Sorry we couldn't find the root-cause.
Thanks, I appreciate the help, and I'm a bit confused why I'm getting these spikes so much, but just time to move on I think.
I went straight to OpenWRT - which had worse lag issues, but never got into ping testing - I assumed it was config issue as I've never used OpenWRT before.
I then tried stock Linksys firmware, but it's so basic I couldn't see how I could get it to run as an Access Point. I did try and use it as my main router, connected to PPPoE modem, but that wouldn't ever connect. No idea why as OpenWRT and DD-WRT work with same config and credentials! Basically the stock firmware was so crap and minimal I didn't try for long - there are so few options I had nothing I could change other than username/password and I know they are right?
R9000 is overpriced; the 2.4 and 5 GHz radios are the same as R7800 (QCA9984). Extra cores, flash & RAM are likely overkill.
EA8500 has older QCA9980 radios and the dual core CPU runs a little slower at 1.4 GHz, but does not require active cooling.
R8000 is Broadcom and vendor wifi driver support is not where it needs to be, so avoid it along with Marvell.
Very useful, thanks! Shame there are loads of R8000/R8000P for good money used. They look cool as well!
Looks like I'll be going for a R7800 new, as I can't find many used and they tend to hold their value from what I can tell.
If I wanted to extend using an extender, why do you specifically recommend the EX7300v2? How do I tell the EX7300 and EX7300v2 apart?
I can find many more of the EX7500 - for cheaper as well strangely.
EX7500 is great, I have one. The user interface is a little crap but once configured properly it does the job very well. I have it set to extend 2.4GHz only (5GHz disconnected/disabled) so a third radio is repurposed to 2.4GHz, making up for a halved bandwidth situation of wireless extenders. Normally two radios connect to 5Ghz. Latency penalty is surprisingly low. There is no Ethernet port.

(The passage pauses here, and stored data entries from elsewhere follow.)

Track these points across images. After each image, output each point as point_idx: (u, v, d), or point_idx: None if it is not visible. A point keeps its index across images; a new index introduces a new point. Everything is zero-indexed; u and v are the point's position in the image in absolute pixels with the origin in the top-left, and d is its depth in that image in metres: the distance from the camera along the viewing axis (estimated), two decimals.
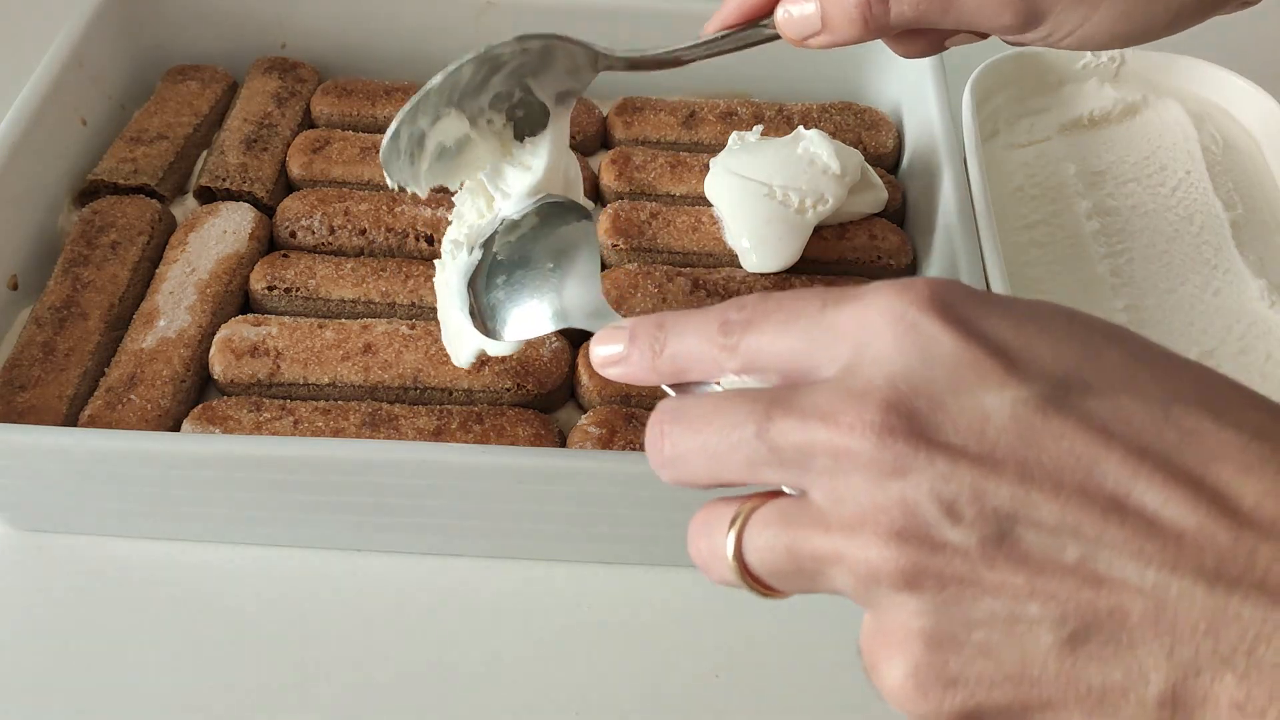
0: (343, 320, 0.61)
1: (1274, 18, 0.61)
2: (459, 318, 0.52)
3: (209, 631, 0.55)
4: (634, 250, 0.66)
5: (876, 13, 0.46)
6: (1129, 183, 0.73)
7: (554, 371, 0.60)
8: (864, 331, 0.31)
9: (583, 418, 0.59)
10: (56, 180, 0.68)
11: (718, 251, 0.66)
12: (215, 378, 0.60)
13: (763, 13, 0.50)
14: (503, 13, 0.76)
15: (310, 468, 0.52)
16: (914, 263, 0.68)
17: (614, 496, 0.54)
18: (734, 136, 0.68)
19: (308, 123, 0.75)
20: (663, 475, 0.34)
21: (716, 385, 0.36)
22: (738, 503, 0.33)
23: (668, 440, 0.33)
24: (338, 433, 0.56)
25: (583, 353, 0.61)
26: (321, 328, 0.61)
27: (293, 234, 0.67)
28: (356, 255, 0.66)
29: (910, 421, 0.29)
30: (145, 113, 0.73)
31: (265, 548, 0.58)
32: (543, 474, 0.53)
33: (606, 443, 0.56)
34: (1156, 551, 0.27)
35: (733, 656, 0.56)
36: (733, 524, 0.32)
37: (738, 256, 0.65)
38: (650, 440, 0.34)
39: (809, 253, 0.65)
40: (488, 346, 0.51)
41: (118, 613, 0.56)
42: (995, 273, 0.60)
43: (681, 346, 0.35)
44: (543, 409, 0.60)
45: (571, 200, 0.52)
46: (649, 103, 0.75)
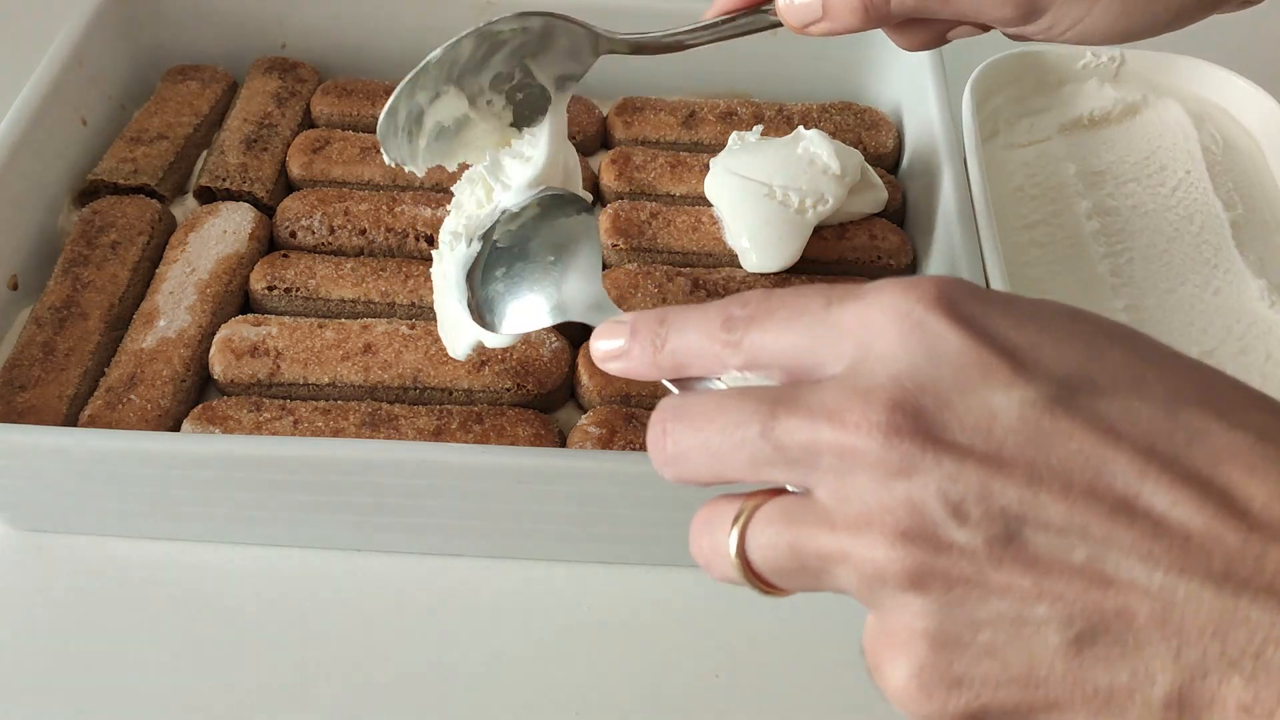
0: (343, 320, 0.61)
1: (1274, 18, 0.61)
2: (456, 309, 0.51)
3: (209, 631, 0.55)
4: (634, 250, 0.66)
5: (877, 1, 0.46)
6: (1129, 183, 0.73)
7: (554, 371, 0.60)
8: (869, 329, 0.31)
9: (583, 418, 0.59)
10: (56, 180, 0.68)
11: (718, 251, 0.66)
12: (215, 378, 0.60)
13: None
14: (502, 12, 0.76)
15: (310, 468, 0.52)
16: (914, 263, 0.68)
17: (614, 496, 0.54)
18: (734, 136, 0.68)
19: (308, 123, 0.75)
20: (665, 473, 0.34)
21: (718, 381, 0.36)
22: (740, 500, 0.32)
23: (670, 438, 0.33)
24: (338, 433, 0.56)
25: (583, 353, 0.61)
26: (321, 328, 0.60)
27: (293, 234, 0.66)
28: (356, 255, 0.66)
29: (916, 421, 0.29)
30: (145, 113, 0.73)
31: (265, 548, 0.58)
32: (543, 474, 0.53)
33: (606, 443, 0.56)
34: (1164, 553, 0.27)
35: (733, 656, 0.55)
36: (736, 521, 0.32)
37: (738, 256, 0.65)
38: (652, 438, 0.34)
39: (809, 253, 0.65)
40: (485, 339, 0.51)
41: (118, 613, 0.56)
42: (995, 273, 0.60)
43: (683, 342, 0.35)
44: (543, 409, 0.60)
45: (572, 193, 0.51)
46: (649, 103, 0.75)
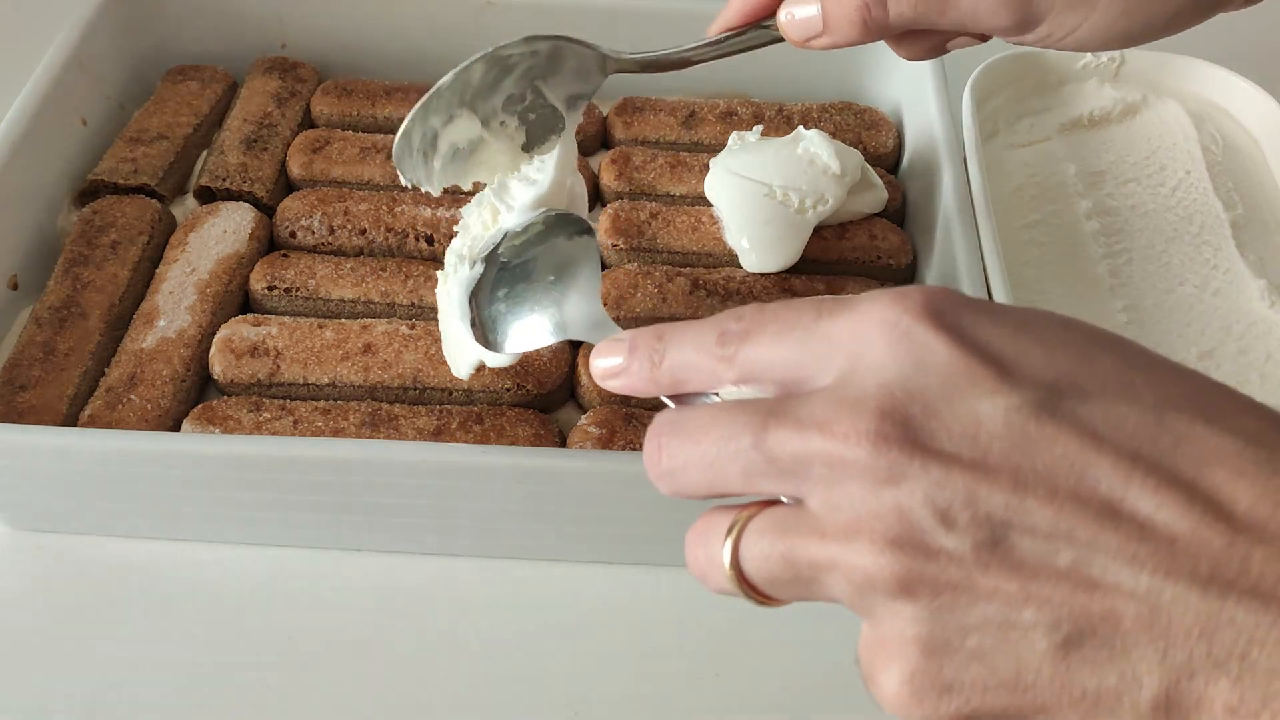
0: (343, 320, 0.62)
1: (1274, 18, 0.61)
2: (459, 329, 0.52)
3: (209, 631, 0.56)
4: (634, 250, 0.66)
5: (876, 15, 0.47)
6: (1129, 183, 0.73)
7: (554, 371, 0.60)
8: (858, 341, 0.31)
9: (583, 418, 0.59)
10: (56, 180, 0.68)
11: (718, 251, 0.66)
12: (215, 378, 0.60)
13: (765, 14, 0.51)
14: (502, 12, 0.76)
15: (310, 468, 0.53)
16: (914, 262, 0.68)
17: (614, 496, 0.54)
18: (734, 136, 0.68)
19: (308, 123, 0.75)
20: (660, 487, 0.34)
21: (716, 396, 0.36)
22: (734, 512, 0.33)
23: (665, 453, 0.34)
24: (338, 433, 0.56)
25: (583, 353, 0.61)
26: (321, 328, 0.61)
27: (293, 234, 0.67)
28: (356, 255, 0.66)
29: (904, 429, 0.29)
30: (145, 113, 0.73)
31: (265, 547, 0.58)
32: (543, 474, 0.53)
33: (606, 443, 0.57)
34: (1149, 556, 0.27)
35: (734, 657, 0.56)
36: (729, 533, 0.32)
37: (738, 256, 0.65)
38: (648, 453, 0.34)
39: (809, 253, 0.65)
40: (486, 358, 0.52)
41: (117, 613, 0.56)
42: (995, 273, 0.60)
43: (680, 358, 0.36)
44: (543, 409, 0.60)
45: (573, 215, 0.52)
46: (649, 103, 0.75)
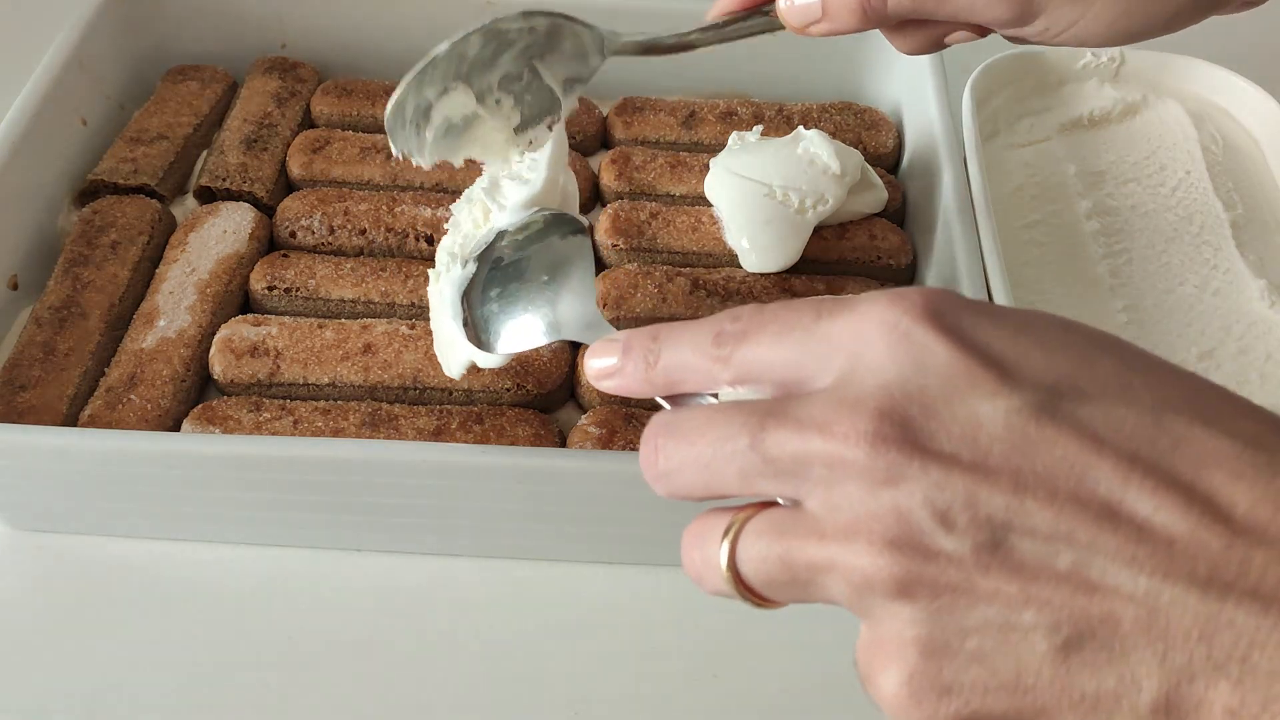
0: (343, 320, 0.62)
1: (1274, 18, 0.61)
2: (451, 329, 0.52)
3: (209, 631, 0.56)
4: (634, 250, 0.66)
5: (875, 2, 0.47)
6: (1129, 183, 0.73)
7: (554, 371, 0.60)
8: (858, 341, 0.31)
9: (583, 418, 0.59)
10: (56, 180, 0.68)
11: (718, 251, 0.66)
12: (215, 378, 0.60)
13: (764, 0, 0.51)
14: (502, 12, 0.76)
15: (310, 468, 0.53)
16: (914, 262, 0.68)
17: (614, 496, 0.54)
18: (734, 136, 0.68)
19: (308, 123, 0.75)
20: (657, 489, 0.34)
21: (712, 397, 0.36)
22: (731, 513, 0.33)
23: (661, 454, 0.33)
24: (337, 433, 0.56)
25: (582, 353, 0.61)
26: (321, 328, 0.61)
27: (293, 234, 0.67)
28: (356, 255, 0.66)
29: (904, 430, 0.29)
30: (145, 113, 0.73)
31: (265, 547, 0.58)
32: (543, 474, 0.53)
33: (606, 443, 0.57)
34: (1148, 558, 0.27)
35: (732, 657, 0.56)
36: (726, 534, 0.32)
37: (738, 256, 0.65)
38: (644, 455, 0.34)
39: (809, 253, 0.65)
40: (478, 358, 0.51)
41: (117, 613, 0.56)
42: (995, 273, 0.60)
43: (675, 358, 0.35)
44: (543, 409, 0.60)
45: (566, 214, 0.52)
46: (649, 103, 0.75)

EX7300v2 has an updated CPU/2.4GHz radio QCN5502 and newer 5GHz radio QCA9984 (matching R7800) when compared to an almost 3 years older EX7300. If using an Ethernet backhaul these would be the extenders to use, in AP mode. The label or sticker on the back of the unit in the upper right will display the model name. The side of the retail box should mention it somewhere.

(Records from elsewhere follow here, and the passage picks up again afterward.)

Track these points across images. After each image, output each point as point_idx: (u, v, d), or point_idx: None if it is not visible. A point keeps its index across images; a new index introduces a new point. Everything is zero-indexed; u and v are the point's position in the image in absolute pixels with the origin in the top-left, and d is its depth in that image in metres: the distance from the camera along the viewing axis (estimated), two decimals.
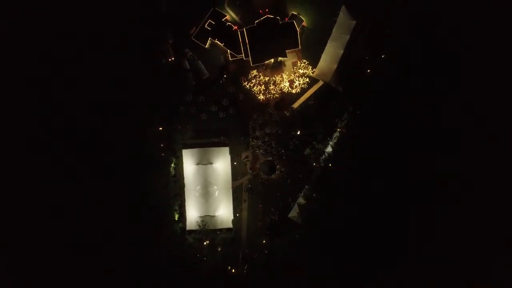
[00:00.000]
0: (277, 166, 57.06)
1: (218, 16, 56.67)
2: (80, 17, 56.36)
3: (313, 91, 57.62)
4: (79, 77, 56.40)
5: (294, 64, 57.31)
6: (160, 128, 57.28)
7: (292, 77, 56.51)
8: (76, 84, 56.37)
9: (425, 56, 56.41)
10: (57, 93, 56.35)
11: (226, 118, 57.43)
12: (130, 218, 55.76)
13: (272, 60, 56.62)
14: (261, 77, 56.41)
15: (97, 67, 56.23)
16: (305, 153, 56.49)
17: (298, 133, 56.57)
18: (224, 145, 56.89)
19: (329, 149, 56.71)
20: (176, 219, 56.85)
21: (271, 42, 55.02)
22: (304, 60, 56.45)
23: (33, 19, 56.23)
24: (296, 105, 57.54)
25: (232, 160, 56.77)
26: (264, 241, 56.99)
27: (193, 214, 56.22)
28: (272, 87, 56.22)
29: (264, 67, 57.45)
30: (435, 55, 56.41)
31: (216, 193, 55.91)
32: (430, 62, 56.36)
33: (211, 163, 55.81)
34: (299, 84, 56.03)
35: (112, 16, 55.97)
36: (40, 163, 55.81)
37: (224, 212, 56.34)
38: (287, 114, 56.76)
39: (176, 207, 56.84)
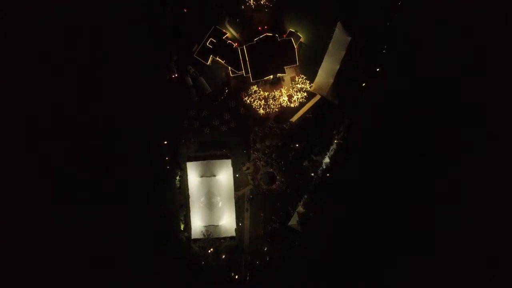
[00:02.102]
0: (277, 177, 59.38)
1: (219, 34, 58.68)
2: (85, 36, 58.86)
3: (310, 105, 59.79)
4: (85, 94, 58.77)
5: (293, 79, 59.45)
6: (165, 142, 59.62)
7: (291, 92, 58.72)
8: (82, 101, 58.81)
9: (420, 69, 58.29)
10: (63, 108, 58.89)
11: (228, 132, 59.71)
12: (138, 228, 58.17)
13: (272, 76, 58.81)
14: (261, 92, 58.62)
15: (103, 85, 58.78)
16: (304, 164, 59.00)
17: (297, 145, 58.88)
18: (226, 157, 59.04)
19: (326, 160, 59.13)
20: (182, 228, 59.33)
21: (270, 59, 57.04)
22: (302, 75, 58.53)
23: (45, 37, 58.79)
24: (294, 118, 59.78)
25: (234, 172, 59.03)
26: (265, 248, 59.47)
27: (197, 223, 58.59)
28: (271, 101, 58.44)
29: (264, 82, 59.62)
30: (430, 68, 58.23)
31: (220, 203, 58.31)
32: (424, 75, 58.26)
33: (214, 175, 58.12)
34: (297, 98, 58.19)
35: (118, 36, 58.53)
36: (46, 175, 58.35)
37: (227, 221, 58.76)
38: (286, 127, 59.02)
39: (182, 217, 59.28)
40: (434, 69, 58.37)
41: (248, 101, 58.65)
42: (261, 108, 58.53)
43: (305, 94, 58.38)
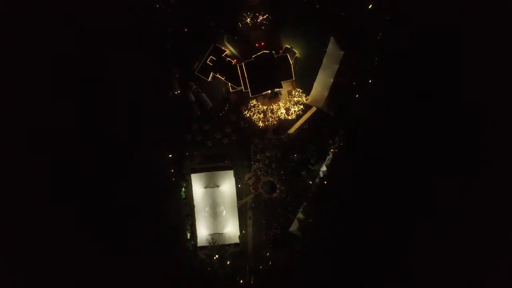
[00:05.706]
0: (278, 186, 62.18)
1: (218, 52, 61.17)
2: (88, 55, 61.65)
3: (307, 117, 62.42)
4: (91, 112, 61.69)
5: (289, 93, 62.03)
6: (170, 156, 62.31)
7: (288, 105, 61.36)
8: (90, 119, 61.78)
9: (410, 81, 61.31)
10: (68, 129, 61.86)
11: (229, 144, 62.41)
12: (147, 239, 61.21)
13: (269, 90, 61.28)
14: (260, 106, 61.19)
15: (106, 103, 61.68)
16: (302, 173, 62.02)
17: (295, 156, 61.74)
18: (228, 168, 61.87)
19: (323, 168, 62.11)
20: (188, 237, 61.98)
21: (268, 74, 59.42)
22: (298, 89, 60.92)
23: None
24: (292, 130, 62.52)
25: (236, 182, 61.74)
26: (268, 253, 62.16)
27: (203, 232, 61.26)
28: (270, 114, 61.02)
29: (262, 97, 62.33)
30: (420, 80, 61.22)
31: (224, 212, 61.08)
32: (415, 86, 61.32)
33: (218, 186, 60.99)
34: (295, 111, 60.82)
35: (120, 56, 61.31)
36: (55, 194, 61.19)
37: (231, 229, 61.51)
38: (285, 139, 61.76)
39: (188, 227, 61.92)
40: (428, 79, 61.08)
41: (248, 114, 61.17)
42: (260, 121, 61.18)
43: (302, 106, 60.91)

I recommended EX7300v2 as a WRT32X solution; it has an Ethernet port and Access Point mode. R7800 alone has great coverage.
EX7500 is great, I have one. The user interface is a little crap but once configured properly it does the job very well. I have it set to extend 2.4GHz only (5GHz disconnected/disabled) so a third radio is repurposed to 2.4GHz, making up for a halved bandwidth situation of wireless extenders. Normally two radios connect to 5Ghz. Latency penalty is surprisingly low. There is no Ethernet port.
EX7300v2 has an updated CPU/2.4GHz radio QCN5502 and newer 5GHz radio QCA9984 (matching R7800) when compared to an almost 3 years older EX7300. If using an Ethernet backhaul these would be the extenders to use, in AP mode. The label or sticker on the back of the unit in the upper right will display the model name. The side of the retail box should mention it somewhere.
I recommended EX7300v2 as a WRT32X solution; it has an Ethernet port and Access Point mode. R7800 alone has great coverage.
Great thanks. Didn't realise the EX7500 was purely a repeater.
I've ordered a new r7800, and will see how the range is first. Are there any threads that show recommendations for wifi settings on the r7800?